Lienhop and Murphy, both of whom had grown up in regional Victoria before moving to Melbourne, had been toying with “a soul kind of thing” which had never completely got off the ground. With the concept of a soul-rockabilly-influenced band with a high level of audience interaction and general excitement now crystalising in their mind, La Bastard coalesced gradually, but securely. “We were writing songs for about a year, and then it was a case of getting the right band members,” Lienhop says. “We’d been friends for years, but we hadn’t ever had a band together, but we realised we had common tastes in music, especially old soul, rockabilly, punk stuff,” Murphy says. “We noticed that a lot of bands were bring a lot of revival music out. And when we saw that support band that night, we kind of liked the aesthetic and the sound, but there were a lot of things that were a bit dull about it, so we thought we’d try and take those elements and make something that was fun, and that’d allow us to go crazy on stage.”
In contrast to the enigmatic on-stage style adopted by many local bands, Lienhop and Murphy wanted a band that would be in the face of its audience. “There’s a lot of bands in Melbourne where there’s no interactivity,” Lienhop says. “I don’t know if that was ever really spoken about, but it’s really about breaking through that physical wall with audiences.
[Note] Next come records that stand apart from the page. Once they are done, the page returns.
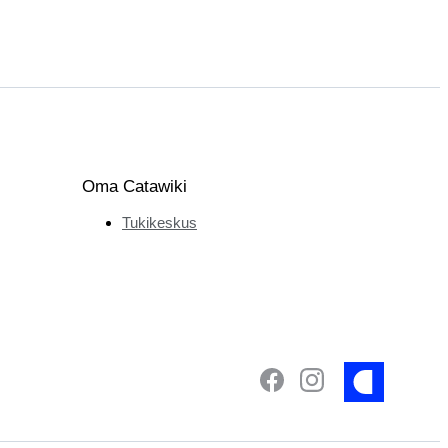
Oma Catawiki
Tukikeskus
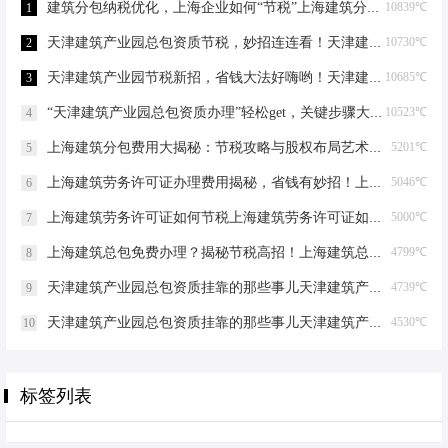
建筑分包纳税优化，上海企业如何“节税”上海建筑分包纳税优化
10839℃
1
天津建筑产业园总包资质节税，妙招连连看！天津建筑产业园总包资质节税优化
10730℃
2
天津建筑产业园节税新招，省钱大法好嗨哟！天津建筑产业园总包资质节税优化
10685℃
3
“天津建筑产业园总包资质办理”轻松get，关键步骤大揭秘！天津建筑产业园总包资质办理
10523℃
4
上海建筑分包费用大揭秘：节税攻略与股权布局艺术上海建筑分包有什么费用
5201℃
5
上海建筑劳务许可证办理费用揭秘，省钱有妙招！上海建筑劳务许可证办理费用是多少
5046℃
6
上海建筑劳务许可证如何节税上海建筑劳务许可证如何节税
5000℃
7
上海建筑总包免费办理？揭秘节税高招！上海建筑总包免费办理吗？
4799℃
8
天津建筑产业园总包资质挂靠的那些事儿天津建筑产业园总包资质挂靠
4739℃
9
天津建筑产业园总包资质挂靠的那些事儿天津建筑产业园总包资质挂靠
4530℃
10
标签列表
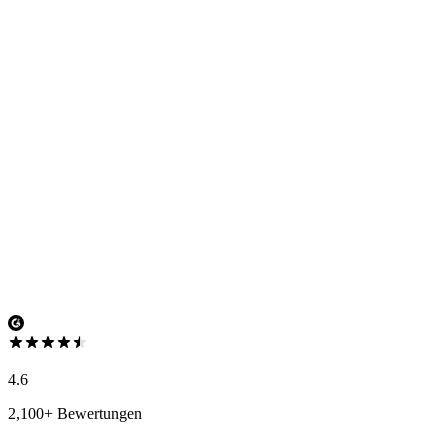
4.6
2,100+ Bewertungen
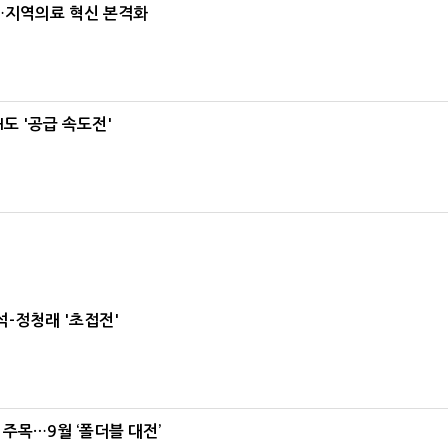
…지역의료 혁신 본격화
도 '공급 속도전'
-정청래 '초접전'
 주목…9월 ‘폴더블 대전’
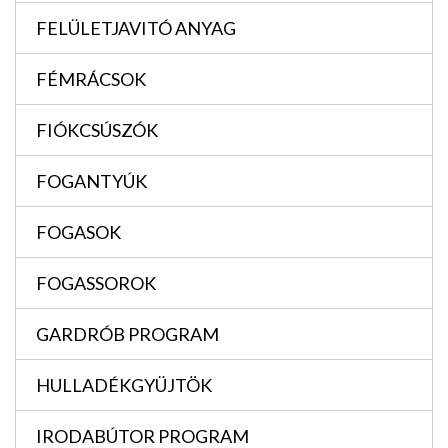
FELÜLETJAVITÓ ANYAG
FÉMRÁCSOK
FIÓKCSÚSZÓK
FOGANTYÚK
FOGASOK
FOGASSOROK
GARDRÓB PROGRAM
HULLADÉKGYÜJTÖK
IRODABÚTOR PROGRAM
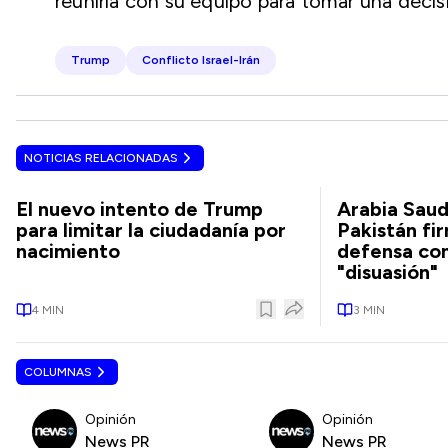
reuniría con su equipo para tomar una decis
Trump
Conflicto Israel-Irán
NOTICIAS RELACIONADAS
El nuevo intento de Trump
Arabia Saud
para limitar la ciudadanía por
Pakistán fi
nacimiento
defensa con
"disuasión"
4
MIN
3
MIN
COLUMNAS
Opinión
Opinión
News PR
News PR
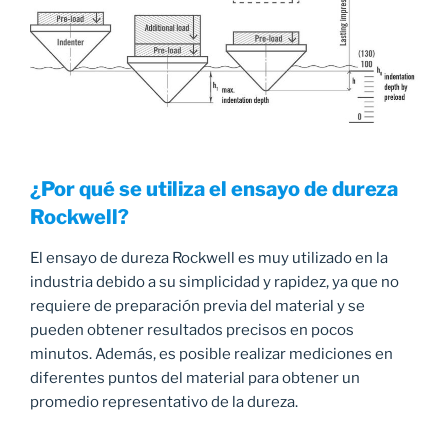
¿Por qué se utiliza el ensayo de dureza
Rockwell?
El ensayo de dureza Rockwell es muy utilizado en la
industria debido a su simplicidad y rapidez, ya que no
requiere de preparación previa del material y se
pueden obtener resultados precisos en pocos
minutos. Además, es posible realizar mediciones en
diferentes puntos del material para obtener un
promedio representativo de la dureza.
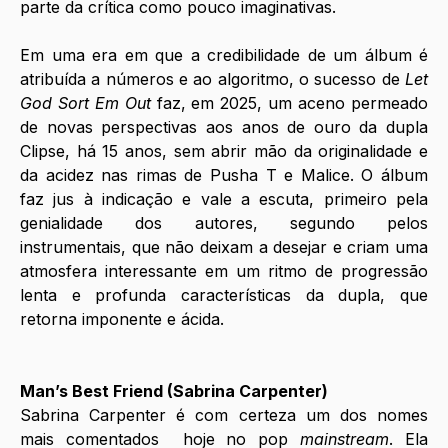
parte da crítica como pouco imaginativas.
Em uma era em que a credibilidade de um álbum é 
atribuída a números e ao algoritmo, o sucesso de 
Let 
God Sort Em Out
 faz, em 2025, um aceno permeado 
de novas perspectivas aos anos de ouro da dupla 
Clipse, há 15 anos, sem abrir mão da originalidade e 
da acidez nas rimas de Pusha T e Malice. O álbum 
faz jus à indicação e vale a escuta, primeiro pela 
genialidade dos autores, segundo pelos 
instrumentais, que não deixam a desejar e criam uma 
atmosfera interessante em um ritmo de progressão 
lenta e profunda características da dupla, que 
retorna imponente e ácida.
Man’s Best Friend (Sabrina Carpenter)
Sabrina Carpenter é com certeza um dos nomes 
mais comentados  hoje no pop 
mainstream
. Ela 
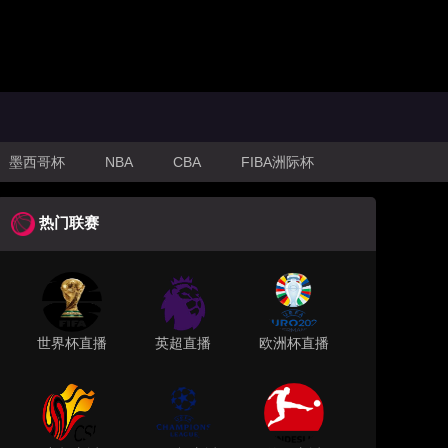
墨西哥杯
NBA
CBA
FIBA洲际杯
热门联赛
世界杯直播
英超直播
欧洲杯直播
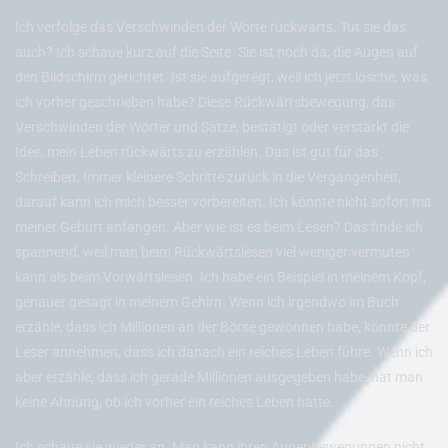
Ich verfolge das Verschwinden der Worte rückwärts. Tut sie das
auch? Ich schaue kurz auf die Seite. Sie ist noch da, die Augen auf
den Bildschirm gerichtet. Ist sie aufgeregt, weil ich jetzt lösche, was
ich vorher geschrieben habe? Diese Rückwärtsbewegung, das
Verschwinden der Wörter und Sätze, bestätigt oder verstärkt die
Idee, mein Leben rückwärts zu erzählen. Das ist gut für das
Schreiben. Immer kleinere Schritte zurück in die Vergangenheit,
darauf kann ich mich besser vorbereiten. Ich könnte nicht sofort mit
meiner Geburt anfangen. Aber wie ist es beim Lesen? Das finde ich
spannend, weil man beim Rückwärtslesen viel weniger vermuten
kann als beim Vorwärtslesen. Ich habe ein Beispiel in meinem Kopf,
genauer gesagt in meinem Gehirn. Wenn ich irgendwo im Buch
erzähle, dass ich Millionen an der Börse gewonnen habe, könnte der
Leser annehmen, dass ich danach ein reiches Leben führe. Wenn ich
aber erzähle, dass ich gerade Millionen ausgegeben habe, hat man
keine Ahnung, ob ich vorher ein reiches Leben hatte.
Ich schaue sie wieder an. Man kann ihren Augenbewegungen nicht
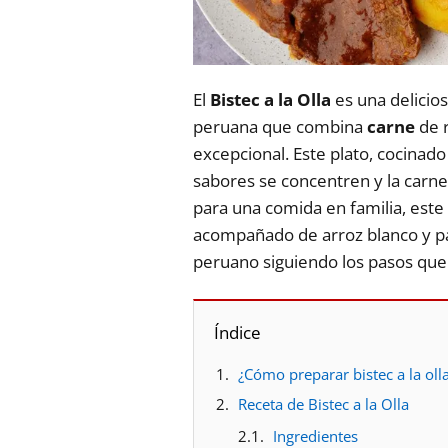
El
Bistec a la Olla
es una delicios
peruana que combina
carne
de 
excepcional. Este plato, cocinad
sabores se concentren y la carne
para una comida en familia, este
acompañado de arroz blanco y p
peruano siguiendo los pasos que
Índice
¿Cómo preparar bistec a la oll
Receta de Bistec a la Olla
Ingredientes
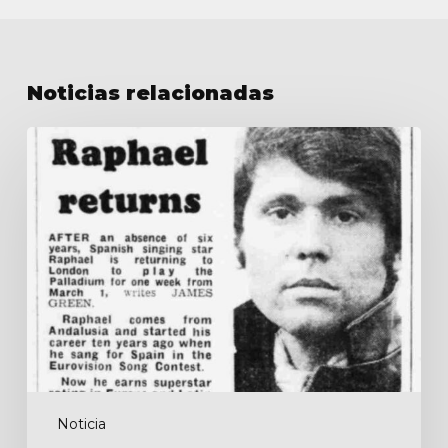
Noticias relacionadas
Singer
Raphael
returns
Noticia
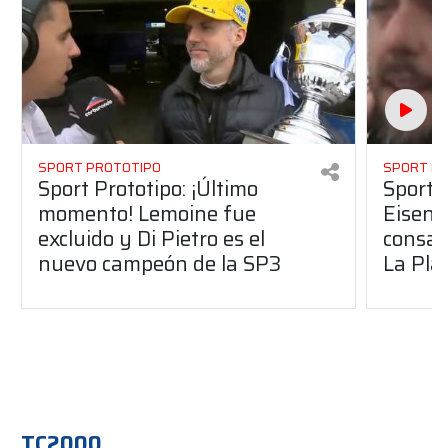
SPORT PROTOTIPO
SPORT P
Sport Prototipo: ¡Último
Sport P
momento! Lemoine fue
Eisenc
excluido y Di Pietro es el
consag
nuevo campeón de la SP3
La Pla
TC2000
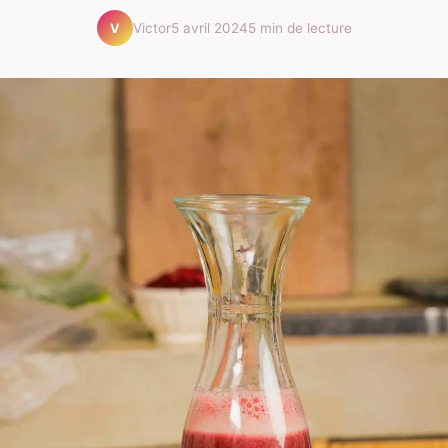
Victor
5 avril 2024
5 min de lecture
V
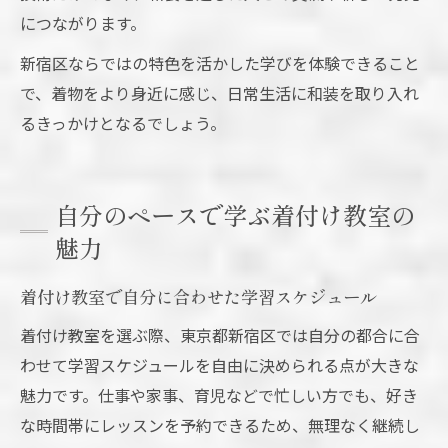
につながります。
新宿区ならではの特色を活かした学びを体験できること
で、着物をより身近に感じ、日常生活に和装を取り入れ
るきっかけとなるでしょう。
自分のペースで学ぶ着付け教室の
魅力
着付け教室で自分に合わせた学習スケジュール
着付け教室を選ぶ際、東京都新宿区では自分の都合に合
わせて学習スケジュールを自由に決められる点が大きな
魅力です。仕事や家事、育児などで忙しい方でも、好き
な時間帯にレッスンを予約できるため、無理なく継続し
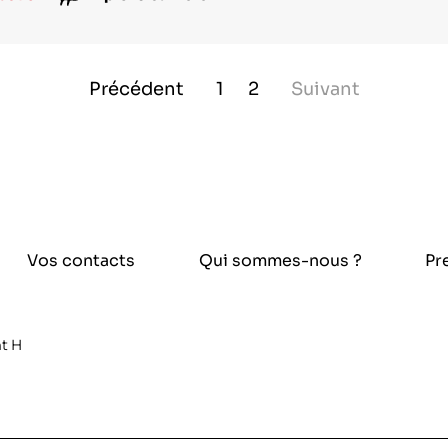
Précédent
1
2
Suivant
Vos contacts
Qui sommes-nous ?
Pr
t H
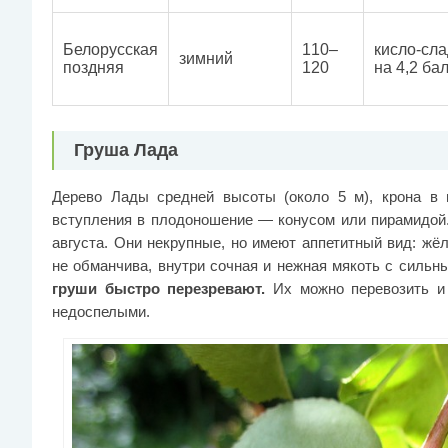
Белорусская
110–
кисло-сл
зимний
поздняя
120
на 4,2 ба
Груша Лада
Дерево Лады средней высоты (около 5 м), крона в 
вступления в плодоношение — конусом или пирамидой.
августа. Они некрупные, но имеют аппетитный вид: жё
не обманчива, внутри сочная и нежная мякоть с силь
груши быстро перезревают.
Их можно перевозить и 
недоспелыми.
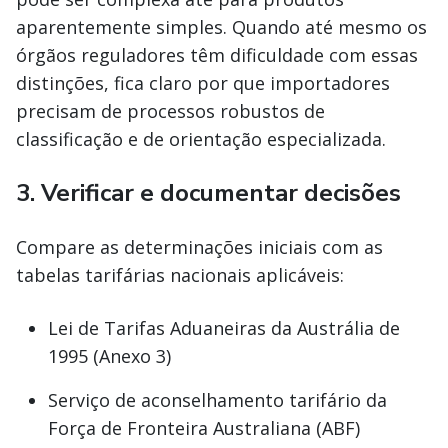
aparentemente simples. Quando até mesmo os
órgãos reguladores têm dificuldade com essas
distinções, fica claro por que importadores
precisam de processos robustos de
classificação e de orientação especializada.
3. Verificar e documentar decisões
Compare as determinações iniciais com as
tabelas tarifárias nacionais aplicáveis:
Lei de Tarifas Aduaneiras da Austrália de
1995 (Anexo 3)
Serviço de aconselhamento tarifário da
Força de Fronteira Australiana (ABF)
Whether it was conscious or subconscious, I’m not sure, but that’s how it’s gone down.”
The next thing was the name: La Bastard. Notwithstanding its superficially provocative edge, neither Lienhop nor Murphy think it’s something to dwell on. “I was working at a skate store, and I did all the online orders and processing, and one of the customers from France was called The Bastard,” Lienhop explains. “We were trying to think of a band name, and we were just being stupid. ‘La’ is the female connotation in French, so it was just being stupid, but I suppose we were also taking the piss in a way about people who are really righteous about language – you’re not supposed to take it seriously! And it’s not ‘L.A. Bastard’, it’s ‘La Bastard’,” Lienhop says. “The name is silly enough to get in people’s heads. But it’s a fun name, and it kind of fits our show.”
La Bastard debuted in Lienhop’s former home town of Bendigo on a local festival, and a show at the Arthouse in North Melbourne before that venue’s initial demise. Having a spent a year writing songs, La Bastard was able to start playing without relying on the odd or regular cover to pad out the set. Shortly after a show at Yah Yahs playing alongside a number of Off the Hip bands, La Bastard was approached by Off the Hip boss Mick Baty with the offer to release the band’s first album. “There was a whole suite of Off the Hip bands, like Midnight Woolf and The Painkillers, and maybe it was the next week when we’d played with another Off the Hip band, Harvest Smoke, and Mick approached us and said he’d be happy to put our record out – he said there was something in our sound, in our live performance, and the way we enjoyed ourselves that made him excited,” Murphy says.
La Bastard already had an album’s worth of songs record – “it was basically an album of demos that we’d down with Paul Mayberry at his studio in Fairfield,” Murphy says – but in Lienhop’s words, “we weren’t quite sure what we were going to do with it”. By the time La Bastard’s debut eponymous record was released in early 2012, the band already had another album’s worth of material ready. “We just thought, ‘Let’s just hit the ground running, and take it from there’,” Murphy says.
La Bastard has managed to get out and about, playing the odd regional Victorian show, and gigs in Sydney, Newcastle and Adelaide, with more shows to follow to promote the band’s latest record, Tales from the Beyond. “We’re starting to stretch ourselves a little bit more,” Lienhop says. Not surprisingly, the crowd reaction tends to differ between cities. “I don’t think you can account for how people are going to react,” Lienhop says. “I feel that Melbourne’s changing,” Murphy says. “There’s still that arms crossed thing you get in Melbourne, but there’s also this resurgence of bands like the Toots and the Brothers Grimm who have that revival thing going, or punk bands like Mesa Cosa who have a real party style. I don’t know if they’re bringing a different sound, but they’re certainly bringing a different vibe. And that’s good to see, ‘cause it’s great to see people dancing at shows.”